In my work and research going forward, I focus on creating spaces that thoughtfully consider context, users, materials, and sensory experiences, often using a feminist perspective to uncover hidden power dynamics and question traditional roles. I enjoy blending thorough research, storytelling, and hands-on design to develop fresh ways of addressing today’s social and spatial challenges.
One of my key interests is domestic spaces—particularly the kitchen and food rituals—as sites shaped by hidden social rules and emotional dynamics that often go unnoticed. Through speculative design, I aim to question taken-for-granted norms and open new possibilities for how people relate to their environments.
I see design not just as creating new things, but as a tool to communicate and frame everyday challenges. Rather than offering immediate solutions, I focus on identifying the problem and making these ideas accessible—inviting everyone to join the conversation in a way that’s clear and inclusive, not overly intellectual. I have also been very interested in exhibition design, presenting ideas, and creating workshops as tools for communication and conversation starters, and I’m eager to improve and develop my skills in these areas.
I believe that through design we can explore connections between people and the spaces they inhabit, making everyday life more coherent and inclusive.
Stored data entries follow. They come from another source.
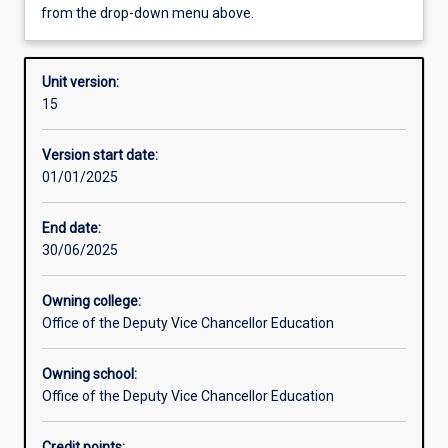
from the drop-down menu above.
Other learning activities
Unit version:
15
Learning activities
Version start date:
01/01/2025
Learning outcomes
End date:
30/06/2025
Assessments
Owning college:
Office of the Deputy Vice Chancellor Education
Additional information
Owning school:
Office of the Deputy Vice Chancellor Education
Credit points:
This project critiques the standardised kitchen—not to offer direct solutions, but to raise questions through speculative design. I began this work from a feminist desire to rethink domesticity and question the role of reproductive labour in our daily lives. I was curious about the hidden rules, roles, and assumptions embedded in kitchen design—how fixed, taken for granted, and rarely questioned it has remained, despite its central role in daily life and the diversity of its users.
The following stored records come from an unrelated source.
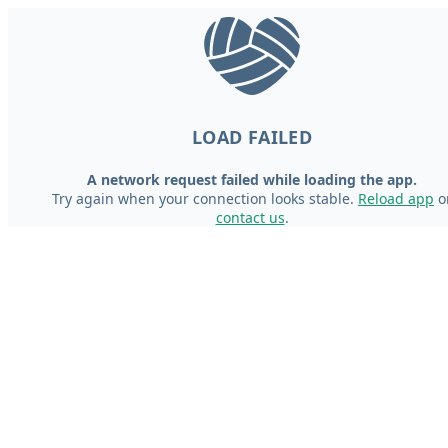
LOAD FAILED
A network request failed while loading the app.
Try again when your connection looks stable.
Reload app
o
contact us
.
The project initially took the Frankfurt Kitchen as a point of departure—an iconic example of how spatial design shapes social roles. While conceived as a feminist statement of efficiency and progress, it also laid the groundwork for the modern modular kitchen, rooted in fixed positions, tasks, and users.
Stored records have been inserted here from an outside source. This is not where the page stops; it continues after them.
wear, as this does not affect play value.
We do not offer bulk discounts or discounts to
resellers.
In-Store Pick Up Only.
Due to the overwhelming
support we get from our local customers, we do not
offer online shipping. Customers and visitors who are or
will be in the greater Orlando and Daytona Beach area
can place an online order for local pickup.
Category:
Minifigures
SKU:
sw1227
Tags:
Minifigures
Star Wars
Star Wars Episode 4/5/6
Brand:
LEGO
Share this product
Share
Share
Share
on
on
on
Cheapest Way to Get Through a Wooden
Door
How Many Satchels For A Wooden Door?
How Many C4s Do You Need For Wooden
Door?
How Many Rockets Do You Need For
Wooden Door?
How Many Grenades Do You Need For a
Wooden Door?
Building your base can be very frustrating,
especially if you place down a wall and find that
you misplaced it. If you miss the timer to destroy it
My first exploration focused on film. I’ve built an archive of kitchens portrayed in movies across cultures and eras, where different types of families and routines challenge conventional models. These kitchens reveal social behaviours, emotional patterns, and unspoken rituals we rarely consider in spatial design.
The next steps involve expanding this archive while developing speculative designs that reflect new behaviours and emotional engagements with the kitchen. What if the kitchen were a space for dancing, grieving, or play? What if it responded to users differently? These proposals may also include designed objects with a performative character, activating new forms of interaction and embodied use within the space.
Through objects, drawings, and models, the project visualises these “living kitchens,” questioning the rigidity of the standard layout. It invites viewers to rethink domestic comfort—not as a fixed idea, but as something culturally shaped and personally redefined.
The project reflects critical thinking, playfulness, and a deep interest in how space shapes life. It aims to open dialogue around identity, emotion, and spatial equity through design.